_Problemas a resolver_.
A – Transcreva do trecho sobre as cestas agroecológicas tudo o que vai desde "De acordo com" até "também de Acaiaca.".
B – Resuma em duas frases o trecho sobre as cestas agroecológicas.

_Trecho do documento_.
═══
No total, mais de 1300 cestas agroecológicas foram distribuídas na região, gerando renda para as famílias agricultoras e valorizando especialmente o trabalho das mulheres, como a agricultora Marlene Nicolau, que forneceu, principalmente fubá, e produtos da padaria e cozinha comunitária para as cestas. “Depois que essa pandemia e o isolamento começaram, a gente não conseguiu mais vender para as escolas. Então, esse apoio foi bom para a gente conseguir escoar os produtos que já tínhamos e também para ajudar na renda da família”, conta Marlene.
De acordo com a ActionAid, projetos com apoio da organização já distribuíram mais de 10 mil cestas básicas até o fim de junho, garantindo alimentação segura e sem veneno para mais de 8 mil famílias. “Nós, produtores, precisamos ter uma visão especial dessa ação. Porque não é simplesmente vender e gerar renda, é uma ação que envolve muitos valores. É muito bom ter a consciência que esse produto saudável vai chegar para famílias que precisam muito e que é um produto de qualidade, que a gente produz com carinho”, afirma a agricultora Efigênia Tereza de Marco, também de Acaiaca.
A ActionAid alerta que agricultoras e agricultores familiares precisam urgentemente de sementes, crédito e apoio à renda para evitar que a pandemia se transforme numa crise global de fome. “O governo deve reconhecer o trabalho de agricultoras e agricultores na linha de frente contra a crise, e deve assegurar que obtenham apoio adequado para que possam continuar cultivando alimentos acessíveis e saudáveis para suas comunidades e para as famílias brasileiras”, enfatiza Helena Lopes, assessora de Agroecologia e Justiça Climática da ActionAid. “A agricultura familiar fornece cerca de 70% da produção alimentar no Brasil. Na África e na Ásia, esse recorte chega a 80%. Até o momento, no entanto, agricultores/as estão sem resposta dos governos para solucionar a crise da Covid-19. As mulheres agricultoras, em particular, enfrentam três problemas: a renda perdida, o aumento do trabalho doméstico não-remunerado e a crescente violência de gênero”, acrescenta.
═══
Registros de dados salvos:
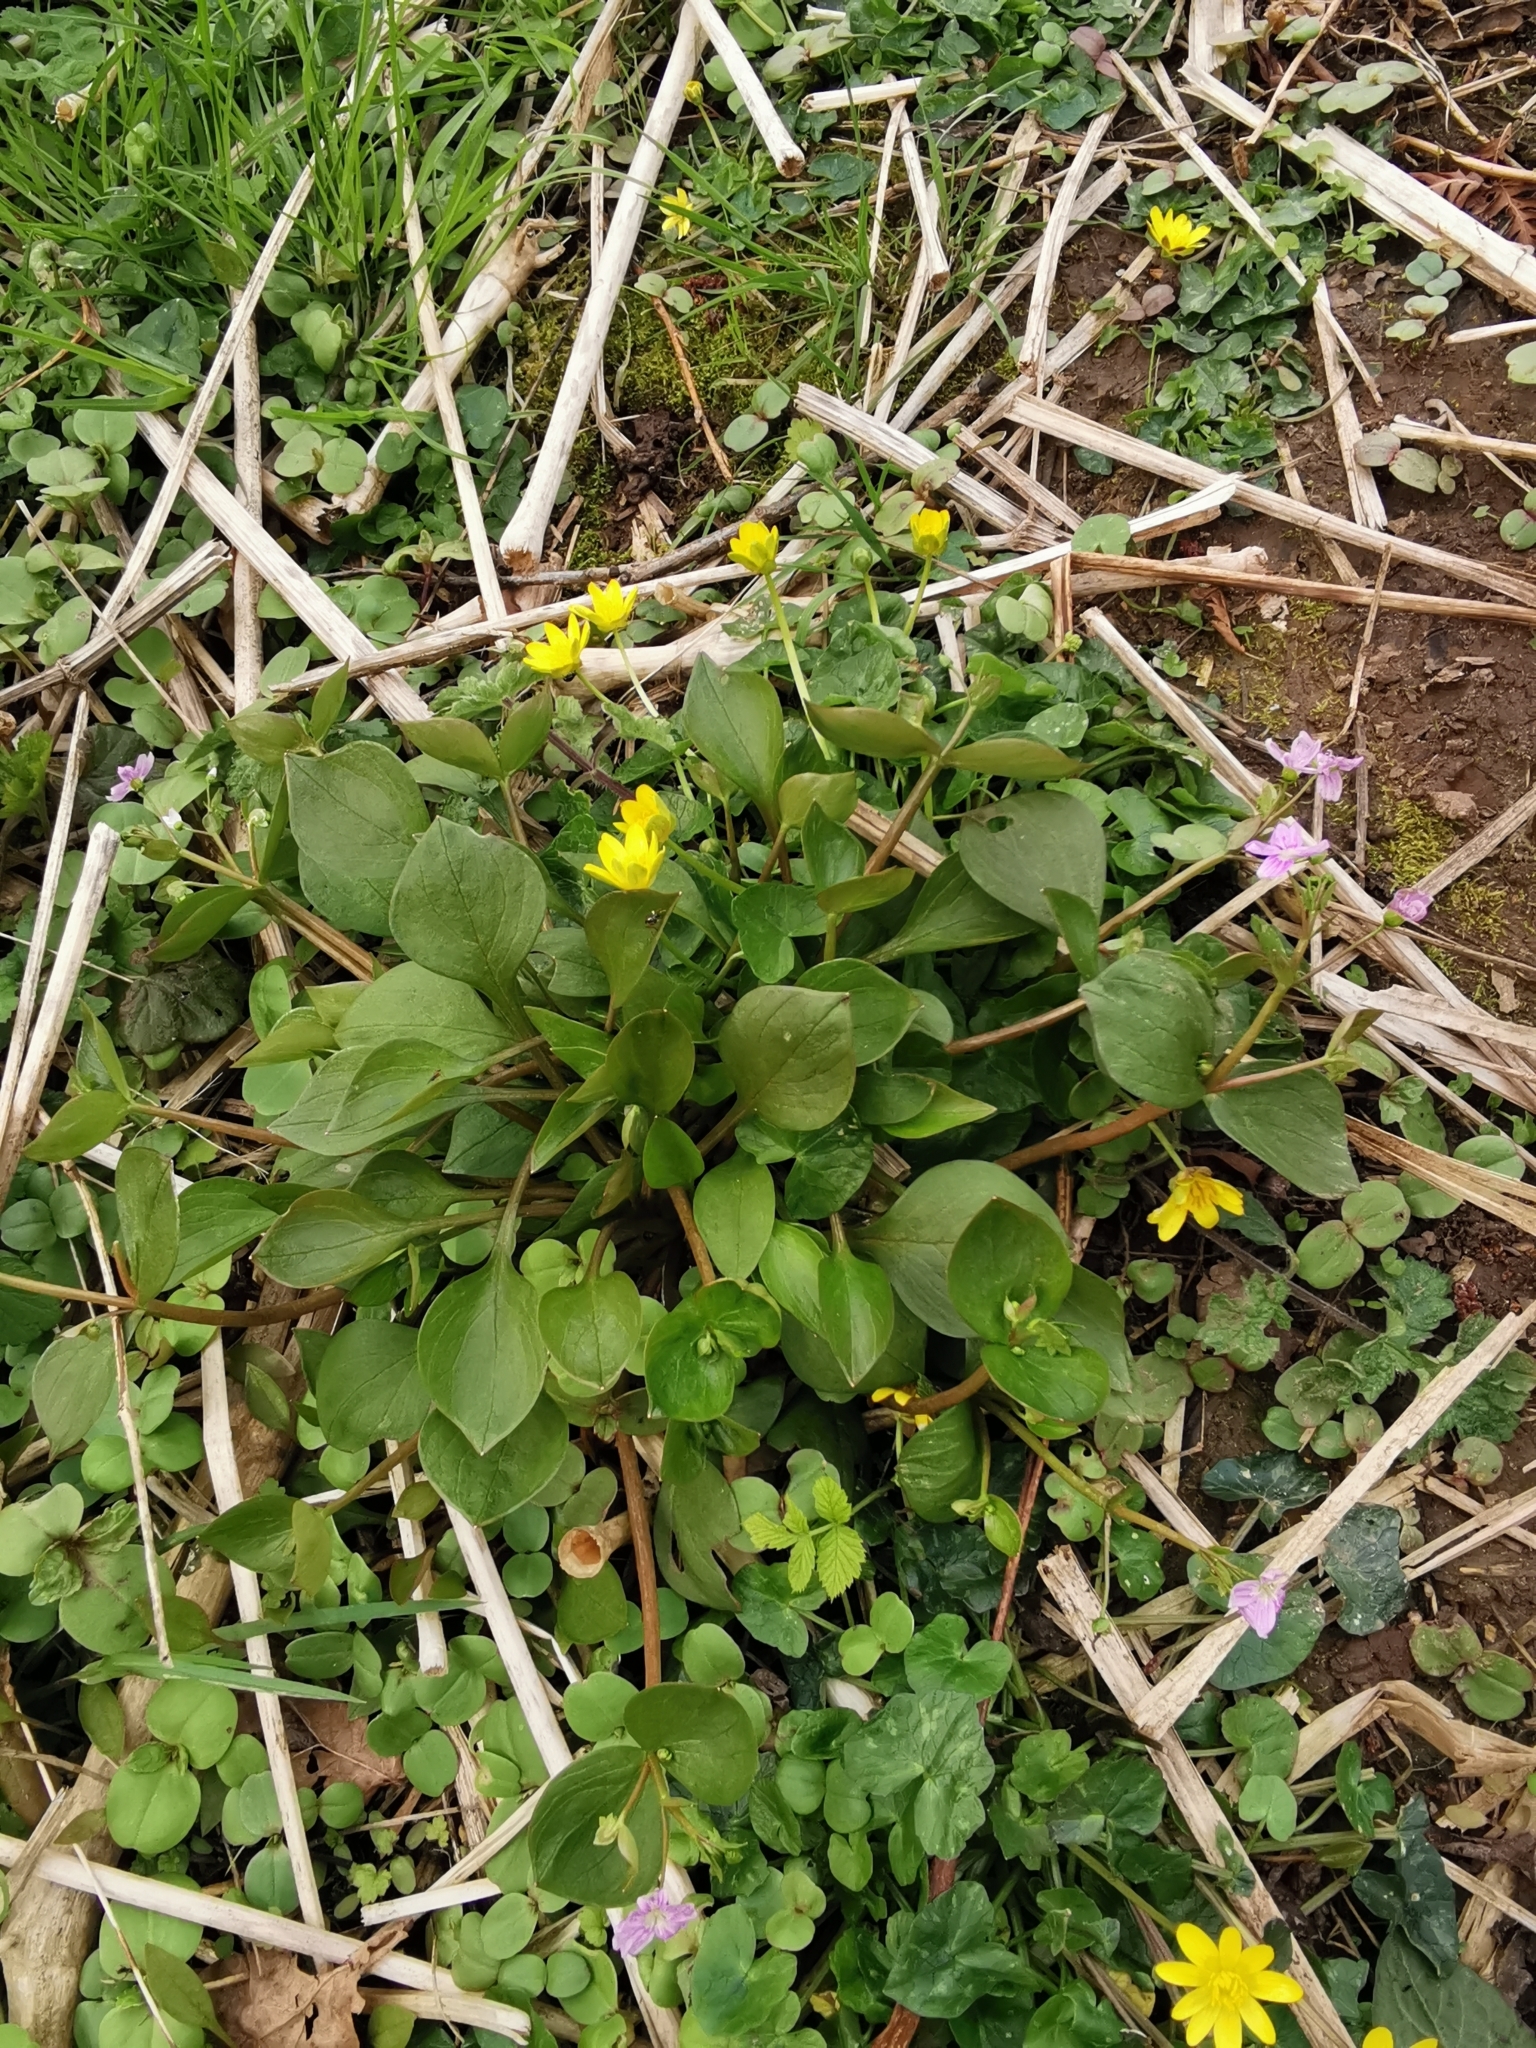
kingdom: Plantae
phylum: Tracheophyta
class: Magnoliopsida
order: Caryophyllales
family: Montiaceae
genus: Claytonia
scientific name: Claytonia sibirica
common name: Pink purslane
═══
_Suas respostas_.
A –
De acordo com a ActionAid, projetos com apoio da organização já distribuíram mais de 10 mil cestas básicas até o fim de junho, garantindo alimentação segura e sem veneno para mais de 8 mil famílias. “Nós, produtores, precisamos ter uma visão especial dessa ação. Porque não é simplesmente vender e gerar renda, é uma ação que envolve muitos valores. É muito bom ter a consciência que esse produto saudável vai chegar para famílias que precisam muito e que é um produto de qualidade, que a gente produz com carinho”, afirma a agricultora Efigênia Tereza de Marco, também de Acaiaca.

B – Mais de 1300 cestas agroecológicas foram distribuídas na região, gerando renda para as famílias agricultoras e valorizando o trabalho das mulheres. Projetos com apoio da ActionAid já distribuíram mais de 10 mil cestas básicas até o fim de junho, e a organização alerta que agricultoras e agricultores familiares precisam urgentemente de sementes, crédito e apoio à renda para evitar que a pandemia se transforme numa crise global de fome.